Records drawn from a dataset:
+++
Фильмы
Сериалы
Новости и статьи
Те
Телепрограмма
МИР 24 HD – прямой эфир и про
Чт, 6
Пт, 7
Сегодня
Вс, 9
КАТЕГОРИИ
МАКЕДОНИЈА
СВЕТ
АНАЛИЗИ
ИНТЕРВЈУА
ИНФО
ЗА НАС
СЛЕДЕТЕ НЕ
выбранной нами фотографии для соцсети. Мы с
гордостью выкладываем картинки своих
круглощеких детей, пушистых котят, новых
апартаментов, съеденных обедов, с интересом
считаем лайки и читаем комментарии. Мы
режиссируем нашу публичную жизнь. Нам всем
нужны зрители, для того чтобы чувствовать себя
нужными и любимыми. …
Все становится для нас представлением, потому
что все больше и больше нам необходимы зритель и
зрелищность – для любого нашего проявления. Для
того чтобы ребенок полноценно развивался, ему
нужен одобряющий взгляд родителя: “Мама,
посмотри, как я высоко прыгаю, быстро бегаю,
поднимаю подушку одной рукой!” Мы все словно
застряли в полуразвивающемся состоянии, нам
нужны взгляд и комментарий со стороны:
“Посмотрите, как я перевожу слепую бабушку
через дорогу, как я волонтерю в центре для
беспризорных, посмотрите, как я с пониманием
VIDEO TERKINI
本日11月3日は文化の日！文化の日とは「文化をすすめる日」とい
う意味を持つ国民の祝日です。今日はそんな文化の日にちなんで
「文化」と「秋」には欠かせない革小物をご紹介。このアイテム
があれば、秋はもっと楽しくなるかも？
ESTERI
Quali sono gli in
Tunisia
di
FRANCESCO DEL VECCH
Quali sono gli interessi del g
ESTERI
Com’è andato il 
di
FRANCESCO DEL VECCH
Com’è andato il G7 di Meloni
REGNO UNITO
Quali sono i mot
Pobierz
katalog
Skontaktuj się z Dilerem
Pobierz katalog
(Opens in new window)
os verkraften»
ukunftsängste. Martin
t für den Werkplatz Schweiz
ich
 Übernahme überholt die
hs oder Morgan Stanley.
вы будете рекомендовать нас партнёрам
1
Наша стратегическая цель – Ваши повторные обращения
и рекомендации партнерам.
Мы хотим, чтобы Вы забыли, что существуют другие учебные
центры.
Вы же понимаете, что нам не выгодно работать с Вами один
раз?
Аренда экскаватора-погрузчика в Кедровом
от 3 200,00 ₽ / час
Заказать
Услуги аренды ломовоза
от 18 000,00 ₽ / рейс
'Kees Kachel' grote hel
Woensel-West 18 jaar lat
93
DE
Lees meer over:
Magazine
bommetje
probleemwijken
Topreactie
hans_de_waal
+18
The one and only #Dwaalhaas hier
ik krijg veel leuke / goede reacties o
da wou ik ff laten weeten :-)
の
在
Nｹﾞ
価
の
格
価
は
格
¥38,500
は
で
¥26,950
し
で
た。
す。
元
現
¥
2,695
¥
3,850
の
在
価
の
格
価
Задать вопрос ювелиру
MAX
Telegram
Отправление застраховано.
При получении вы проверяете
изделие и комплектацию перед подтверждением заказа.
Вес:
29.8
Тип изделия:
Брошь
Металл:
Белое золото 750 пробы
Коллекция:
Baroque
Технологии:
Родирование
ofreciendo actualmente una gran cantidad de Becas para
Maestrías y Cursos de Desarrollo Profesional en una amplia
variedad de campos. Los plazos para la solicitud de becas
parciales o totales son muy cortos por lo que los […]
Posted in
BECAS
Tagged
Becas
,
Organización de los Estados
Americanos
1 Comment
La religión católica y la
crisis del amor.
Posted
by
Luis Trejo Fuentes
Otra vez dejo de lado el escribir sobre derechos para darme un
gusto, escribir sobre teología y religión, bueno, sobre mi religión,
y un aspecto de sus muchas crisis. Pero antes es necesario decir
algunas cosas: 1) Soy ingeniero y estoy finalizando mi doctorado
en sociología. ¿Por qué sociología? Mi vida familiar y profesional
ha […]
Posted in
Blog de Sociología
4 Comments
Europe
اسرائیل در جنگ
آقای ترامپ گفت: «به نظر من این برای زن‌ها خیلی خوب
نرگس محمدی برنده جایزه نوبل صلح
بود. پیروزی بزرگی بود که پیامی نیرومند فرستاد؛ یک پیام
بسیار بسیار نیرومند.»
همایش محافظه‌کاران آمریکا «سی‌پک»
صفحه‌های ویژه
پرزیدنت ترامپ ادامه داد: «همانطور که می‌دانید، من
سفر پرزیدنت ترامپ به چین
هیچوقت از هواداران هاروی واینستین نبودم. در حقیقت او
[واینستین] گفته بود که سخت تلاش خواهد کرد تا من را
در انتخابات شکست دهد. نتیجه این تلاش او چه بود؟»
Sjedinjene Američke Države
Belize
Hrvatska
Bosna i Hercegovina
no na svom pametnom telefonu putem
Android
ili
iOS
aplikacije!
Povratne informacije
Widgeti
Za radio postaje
+++
-- Required work --
Search the records for the string "para" and report each line that has it.

-- Output for this task --
ofreciendo actualmente una gran cantidad de Becas para
variedad de campos. Los plazos para la solicitud de becas
Otra vez dejo de lado el escribir sobre derechos para darme un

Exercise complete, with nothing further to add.